2023-01-10 Content Routing WG #3

Agenda

Important reference documents:

Purpose of Meeting 5m:

To agree on technical implementation of double hashing being proposed, and feedback any questions or concerns regarding future implementations of ambient content routing.

Topics to cover 30m:

Items from last meeting:

HTTP Delegated Routing rollout to Kubo and gateways:
- Content routing discussions underway at colo.
Bifrost implementation:
- Unify everything to v0.17.0 with the latest tested resource manager configuration but without Reframe. Remove the customization from banks 1, 4, 11, 12 and 13, as well as those hosts (preloads, bootstrappers and collab cluster) that were modified to test 0.17.0-RC (double check on this with Cameron, hydras have been turned off at this point)*
- Deploy v0.18.0 “RC2” with HTTP Delegated Routing to some test banks and one host each of preloads, bootstrappers and collab cluster.
  - Team was able to bring EVERYTHING up to v 0.17 successfully yesterday.(exc.
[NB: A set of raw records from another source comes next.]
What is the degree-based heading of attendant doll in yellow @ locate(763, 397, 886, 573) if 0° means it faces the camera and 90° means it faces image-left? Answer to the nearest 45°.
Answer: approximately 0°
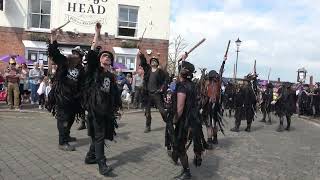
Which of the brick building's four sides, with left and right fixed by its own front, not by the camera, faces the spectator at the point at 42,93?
front

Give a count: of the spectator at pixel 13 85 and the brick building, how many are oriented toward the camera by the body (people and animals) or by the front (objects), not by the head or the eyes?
2

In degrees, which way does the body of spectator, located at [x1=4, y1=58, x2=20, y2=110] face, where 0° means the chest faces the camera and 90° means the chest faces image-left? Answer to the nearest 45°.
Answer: approximately 0°

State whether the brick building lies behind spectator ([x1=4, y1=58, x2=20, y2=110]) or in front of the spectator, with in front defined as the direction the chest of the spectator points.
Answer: behind

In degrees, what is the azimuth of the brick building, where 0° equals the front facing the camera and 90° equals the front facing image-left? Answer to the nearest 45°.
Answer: approximately 0°
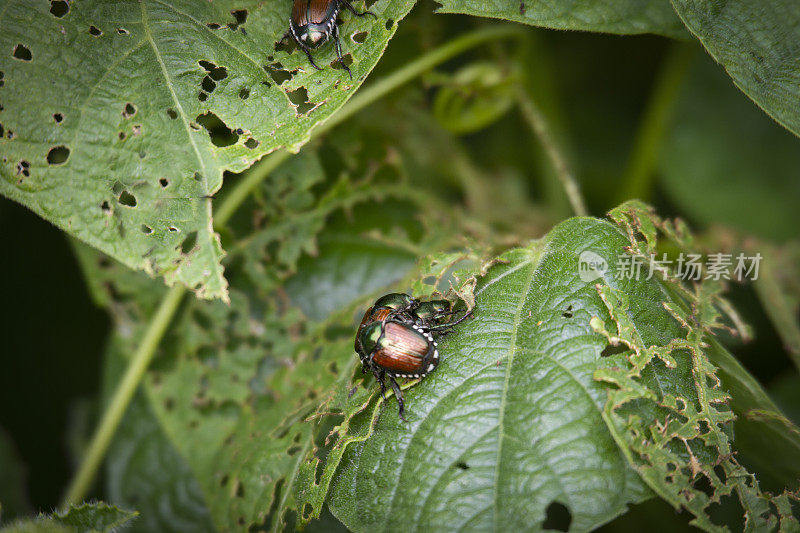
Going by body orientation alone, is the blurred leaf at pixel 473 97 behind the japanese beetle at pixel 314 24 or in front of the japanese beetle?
in front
Nitro clusters they’re in a life support state due to a phase out exercise).
  - @Torfinn Olsen add release notes to RC2 here for follow on readers.
  - @Adin Schmahmann highlighted that there are rollback issues present between v0.17 from v0.18 so some additional testing is warranted.
    - Mario’s teams plan accommodates testing prior to deployment, and there’s no production data so the TTFB(time to first byte) will suffer temporarily, but we’re not looking at any serious user experience problems. Wipe is likely the easiest but there’s also an IPFS repo command that can be leveraged.
  - Hydra functionality status review: Hydra functionality for bridging indexers and DHT’s is still there.
  - v0.17 unification of hosts is still presently missing reframe. Some test nodes have reframe some don’t. The Bifrost team is also adding the resource manager and they’re planning to bring HTTP delegated routing(previously known as reframe) during their upgrade to v0.18.
  - When the PR is merged @Torfinn Olsen will post the PR here. That will be completed today or tomorrow.
  - Until we get the HTTP delegated routing capability we won’t know how much traffic we’re indexing so we need some support to understand the expected indexer traffic growth increases. Banks 11,12,13 were fine but what fraction of the entirety of traffic are the remaining banks in the swarm?
    - 11,12,13 have 6 nodes each for a total of 18, and that’s out of a total of 120 so we’re looking at 6x-7x traffic increase. Load Balancers use consistent hashing, so it’s possible there’s an imbalance in source of CID’s.
- Indexer traffic doubling from hydras, and cid.contact. Can we filter or discretely avoid hydra traffic? There’s a config file for swarm filters with CIDR notation. It might save us more traffic and cost. Are the Hydra PeerID’s supposed to stay static? We think they’re an IP range.
Privacy support on Autodiscovery(feedback from IPFS at colo)
Probelab hydras turndown bitswap delay 20x reads could potentially flood to indexer service. Issue 8807 in kubo. https://github.com/ipfs/kubo/issues/8807
- Possible to test this on IPFS clients to measure the number and track queries going to indexer and DHT.
- Also a concern: consistent hashing for the nodes. RootCID or full path? It’s based on the full PATH. Bitswap bridges gaps when you query a full directory but there’s a risk that in this case every single path in the query will be a multiplied indexable query so there’s a forcing function risk. We should be using the RootCID to make the best use of the Kubo Bitstore. There’s some optimization considerations which need to happen.
- Thunderdome test? This test would be wise to rerun with a subset of 100 peers rather than 800. 1s is a little to significant of a travel time, the conclusion of the groups present analysis is that the 1s travel is to frequently experienced to accommodate. More testing needed.
The outcome is we’re ok to release v0.18 but just not with any delay eliminations.
- If delay gives better user performance that’s a win, but if we need to scale the indexer because we’re increasing the traffic we just need a warning on the Indexer team. The Probelab team thinks they can reduce the 400-500ms.
- Cost component this will increase cost by increasing volume on the Indexers cloudfront(Indexstar)
Ambient Routing TDD is out when can this be implemented?
- Design is proposed, implementation timeline outstanding.